Au-delà de Turfan, l’itinéraire bifurque vers le sud. Le trajet devient éprouvant. La route étroite et parsemée de nids de poule serpente tout en surplombant des gorges encaissées. C’est par ici que s’est infiltré le bouddhisme comme en témoignent les ruines des monastères qui entourent la ville de Kuqa. Plus de 5 000 moines y vivaient. La plupart des vestiges conservés sont des temples à sanctuaires rupestres dont les plus grands sont les Grottes des Mille Bouddhas de Kizil. Sur environ 2 kilomètres, les parois rocheuses sont creusées de 236 sanctuaires avec près de 10 000 m2 de fresques composées d’un réseau de losanges qui représentent chacun une histoire. Certains racontent la vie du Bouddha, d’autres décrivent des scènes de la vie quotidienne de l’époque : chasseurs armés de flèches poursuivant des singes ou encore caravaniers vêtus d’une longue jupe ample ceinturée à la taille et chaussés de hautes et souples bottes.
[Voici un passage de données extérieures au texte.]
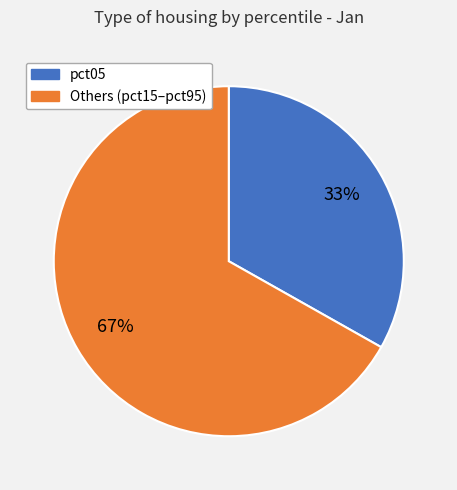

To the nearest percent, what is the difference between the largest and smallest slice percentages?

34%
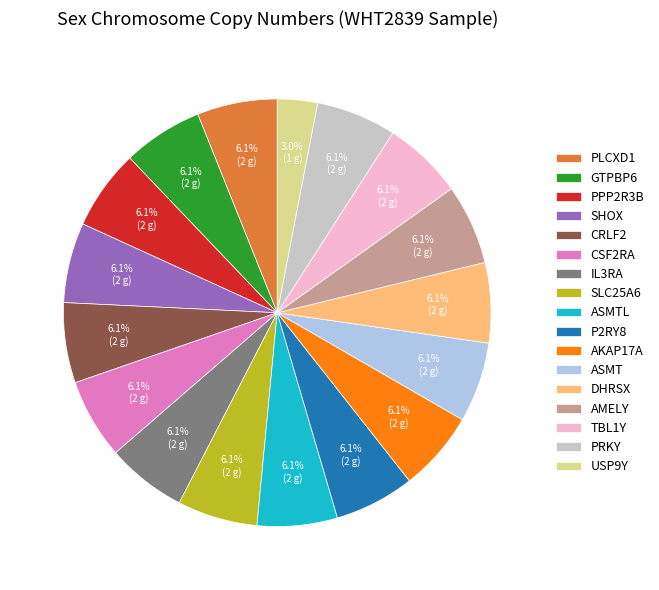

Is the sum of P2RY8 and CRLF2 greater than half?

No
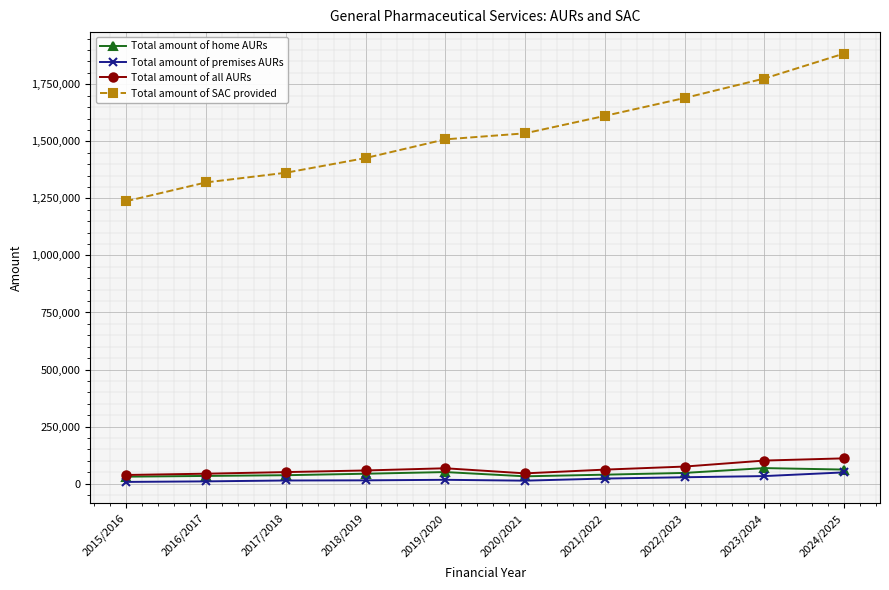

Is the value of Total amount of premises AURs at 2019/2020 greater than the value of Total amount of SAC provided at 2018/2019?

No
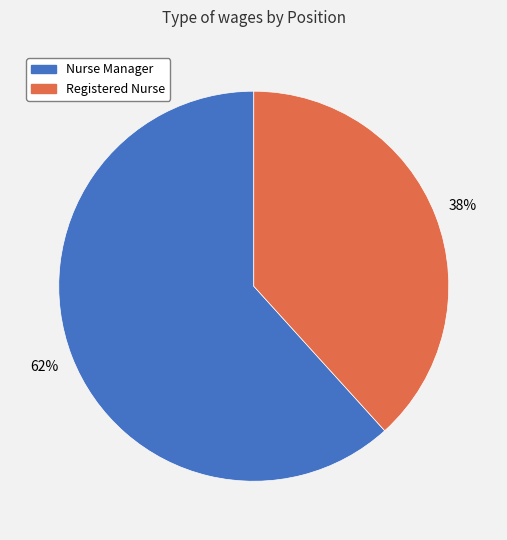

What is the largest slice in the pie chart?

Nurse Manager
Cinq cents kilomètres de désert de pierres séparent Kuqa de Kashgar. Des tourbillons de poussière noient la route dans une brume ocre. Toutes les Routes de la Soie bifurquaient jadis vers Kashgar, le point de passage obligé pour accéder en Asie centrale, en Inde ou au Pakistan. Au confluent de la chaîne du Pamir et des Tianshan, porte d’entrée du désert du Taklamakan, le plus aride du monde, Kashgar a sauvegardé intacte l’ambiance d’autrefois. Chaque dimanche, des milliers de paysans arrivent de la campagne environnante pour échanger leurs marchandises : légumes frais, selles travaillées, montures fringantes, peaux de mouton tannées, £ufs de 100 ans, paniers d’osier, carpettes de feutre, yaourt frais… Les échoppes du bazar sont installées sur la place, en face de la mosquée qui peut abriter jusqu’à 10 000 fidèles. La ville prend alors les allures d’un gigantesque souk avec ses ruelles ponctuées çà et là de petites boutiques où s’activent forgerons, cordonniers, barbiers, tailleurs, bottiers, herboristes,…

Le charme de Kashgar réside aussi dans le spectacle de la rue où se croisent de multiples minorités nationales car il y a eu de tout temps un brassage continuel de populations provoquant un mélange d’ethnies des plus surprenants. Pour s’y retrouver, il suffit d’observer les calottes que portent les hommes. Les bonnets de feutre triangulaires sont kirghizes, les hautes toques en mouton noir bouclé sont tadjiks, les calottes carrées vertes brodées de fils d’or sont ouïghours, les turbans de laine blanche désignent les imams.

Le parcours chinois de la Route de la Soie se termine ici, au pied du plateau du Pamir. Fin du voyage au terme de trois semaines éprouvantes mais riches en découvertes et en émotions. On n’y croise plus de longues caravanes de chameaux qui convoient perles et étoffes. Pourtant l’éblouissement est bien réel. Au fil du voyage, au gré des dunes couleur safran et des falaises roses, par delà les déserts lunaires et les oasis luxuriantes, la magie de cette route mythique agit sur chacun, laissant des souvenirs forts et impérissables.